▶ What you are asked to do:
Return the passage on police militarization word for word, from "Is it any wonder" up to and including "become the military.".

▶ Given passage:
------------

It’s not just the Defense Department that is passing out free military equipment to local police. Since the early 1990s, the Justice Department has worked with the Pentagon to fund military technology for police departments. And then there are the billions of dollars’ worth of federal grants distributed by the Department of Homeland Security, enabling police departments to go on a veritable buying spree for highly questionable military-grade supplies better suited to the battlefield.

Is it any wonder that we now find ourselves in the midst of a war zone?

We live in a state of undeclared martial law. We have become the enemy.

In a war zone, there are no police—only soldiers. Thus, there is no more Posse Comitatus prohibiting the government from using the military in a law enforcement capacity. Not when the local police have, for all intents and purposes, already become the military.

In a war zone, the soldiers shoot to kill, as American police have now been trained to do. Whether the perceived “threat” is armed or unarmed no longer matters when police are authorized to shoot first and ask questions later.

In a war zone, even the youngest members of the community learn at an early age to accept and fear the soldier in their midst. Thanks to funding from the Obama administration, more schools are hiring armed police officers—some equipped with semi-automatic AR-15 rifles—to “secure” their campuses.

In a war zone, you have no rights. When you are staring down the end of a police rifle, there can be no free speech. When you’re being held at bay by a militarized, weaponized mine-resistant tank, there can be no freedom of assembly. When you’re being surveilled with thermal imaging devices, facial recognition software and full-body scanners and the like, there can be no privacy. When you’re charged with disorderly conduct simply for daring to question or photograph or document the injustices you see, with the blessing of the courts no less, there can be no freedom to petition the government for a redress of grievances.

And when you’re a prisoner in your own town, unable to move freely, kept off the streets, issued a curfew at night, there can be no mistaking the prison walls closing in.

A Government of Wolves book coverThis is not just happening in Ferguson, Missouri. As I show in my book A Government of Wolves: The Emerging American Police State, it’s happening and will happen anywhere and everywhere else in this country where law enforcement officials are given carte blanche to do what they like, when they like, how they like, with immunity from their superiors, the legislatures, and the courts.

You see, what Americans have failed to comprehend, living as they do in a TV-induced, drug-like haze of fabricated realities, narcissistic denial, and partisan politics, is that we’ve not only brought the military equipment used in Iraq and Afghanistan home to be used against the American people. We’ve also brought the very spirit of the war home.

This is what it feels like to be a conquered people. This is what it feels like to be an occupied nation. This is what it feels like to live in fear of armed men crashing through your door in the middle of the night, or to be accused of doing something you never even knew was a crime, or to be watched all the time, your movements tracked, your motives questioned.

This is what it’s like to be a citizen of the American police state. This is what it’s like to be an enemy combatant in your own country.

So if you don’t want to get shot, tased, pepper-sprayed, struck with a baton or thrown to the ground, by all means, stand down. Cower in the face of the police, turn your eyes away from injustice, find any excuse to suggest that the so-called victims of the police state deserved what they got.

But remember, when that rifle finally gets pointed in your direction—and it will—when there’s no one left to stand up for you or speak up for you, remember that you were warned.

------------

(Stored items)
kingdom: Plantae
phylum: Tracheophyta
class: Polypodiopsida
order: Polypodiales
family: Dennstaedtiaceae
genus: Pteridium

------------

▶ Completed exercise:
Is it any wonder that we now find ourselves in the midst of a war zone?

We live in a state of undeclared martial law. We have become the enemy.

In a war zone, there are no police—only soldiers. Thus, there is no more Posse Comitatus prohibiting the government from using the military in a law enforcement capacity. Not when the local police have, for all intents and purposes, already become the military.